Liquid Loading Surveillance

The Workflow

A major consideration for gas producers is liquid loading.  At OVS, we have worked with several of our clients to add surveillance capability for liquid loading to their suite of automated workflows. With these surveillance tools early detection of liquid loading has been enabled, giving these clients advanced notice to plan for strategies to optimize production.

OVS uses critical gas rate predictions or historic trends to alert the production team to a potential problem and makes them available in the normal review systems. In addition to surveillance, these clients have also implemented sensitivity analysis to allow evaluation of potential changes to well equipment or operating conditions and measure their effect on the critical gas rate.

The Challenge

The Critical Gas Rate is the flow rate that has enough velocity to carry liquids such as condensate, oil or water.  Wells that decline below this gas rate allow liquids to slip into the gas column and begin to accumulate in the well or “load up”.  As the accumulation of liquids continues, gas rates will become erratic and eventually slow or stop production.

Identifying liquid loading early helps to avoid production delays or production losses.  Empirical correlations are a common method for predicting the onset of liquid loading.  A second method for detecting liquid loading is to look for changes in production profiles, such as a drop in water production or the ratio of water to gas.  Changes in tubing and casing pressures could also be used to indicate potential liquid loading.

Production teams have thousands of wells to monitor for all sorts of issues.  Applying correlations to all the wells or screening wells for subtle inflections in production or pressure profiles becomes a time-consuming task. As a result, the discovery of liquid loading is frequently made well after it has begun resulting in lost production.

The Solution

To satisfy the need for early detection of liquid loading, OVS has worked with its clients to implement surveillance by exception.  Surveillance by exception (SBE) automatically directs the attention of engineers and operators to operational conditions that need attention.

For predictive liquid loading SBE, OVS automatically applies correlations such as Turner or Coleman to establish the critical gas rate.  When a well’s production is within a certain range of the critical gas rate, say 10%, the engineer or operator will have that well added to their alert list. In addition to being useful in SBE, the results of the calculations are included in other tools such as the Well Review or Production Data Analysis.

Another surveillance option is to use OVS to evaluate trends indicating that liquid loading may have begun. The workflow will compare gas rates to target, water rates (or WGR) to previous values, tubing/casing differential pressures, or an increase in variability (gas spikes). If an alert condition is detected the team will be notified.
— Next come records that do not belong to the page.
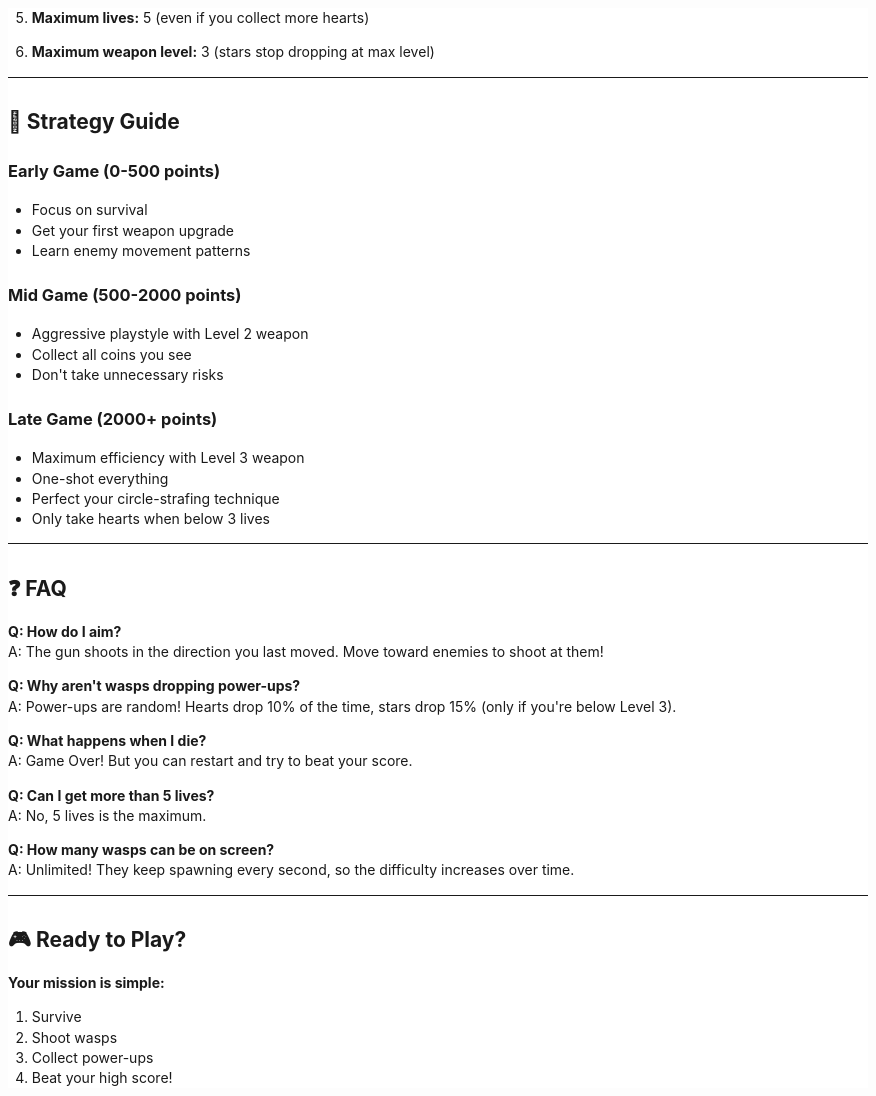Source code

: 5. **Maximum lives:** 5 (even if you collect more hearts)

6. **Maximum weapon level:** 3 (stars stop dropping at max level)

---

## 🎪 Strategy Guide

### Early Game (0-500 points)
- Focus on survival
- Get your first weapon upgrade
- Learn enemy movement patterns

### Mid Game (500-2000 points)
- Aggressive playstyle with Level 2 weapon
- Collect all coins you see
- Don't take unnecessary risks

### Late Game (2000+ points)
- Maximum efficiency with Level 3 weapon
- One-shot everything
- Perfect your circle-strafing technique
- Only take hearts when below 3 lives

---

## ❓ FAQ

**Q: How do I aim?**  
A: The gun shoots in the direction you last moved. Move toward enemies to shoot at them!

**Q: Why aren't wasps dropping power-ups?**  
A: Power-ups are random! Hearts drop 10% of the time, stars drop 15% (only if you're below Level 3).

**Q: What happens when I die?**  
A: Game Over! But you can restart and try to beat your score.

**Q: Can I get more than 5 lives?**  
A: No, 5 lives is the maximum.

**Q: How many wasps can be on screen?**  
A: Unlimited! They keep spawning every second, so the difficulty increases over time.

---

## 🎮 Ready to Play?

**Your mission is simple:**
1. Survive
2. Shoot wasps
3. Collect power-ups
4. Beat your high score!
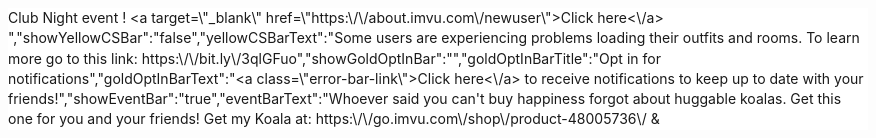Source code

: Club Night event ! <a target=\\"\_blank\\" href=\\"https:\\/\\/about.imvu.com\\/newuser\\">Click here<\\/a> ","showYellowCSBar":"false","yellowCSBarText":"Some users are experiencing problems loading their outfits and rooms. To learn more go to this link: https:\\/\\/bit.ly\\/3qlGFuo","showGoldOptInBar":"","goldOptInBarTitle":"Opt in for notifications","goldOptInBarText":"<a class=\\"error-bar-link\\">Click here<\\/a> to receive notifications to keep up to date with your friends!","showEventBar":"true","eventBarText":"Whoever said you can't buy happiness forgot about huggable koalas. Get this one for you and your friends! Get my Koala at: https:\\/\\/go.imvu.com\\/shop\\/product-48005736\\/ &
OVS also provides a sensitivity analysis allowing the engineer to use the correlations to evaluate how changes in the well could affect the wells ability to unload the well.

Final Thoughts

The SBE workflows have been applied in many areas using OVS.  For clients operating gas wells, it has proved valuable in providing actionable alerts for wells showing signs of liquid loading or predicting possible onset.  With this information the team can plan for future artificial lift or other intervention before production rates are significantly affected.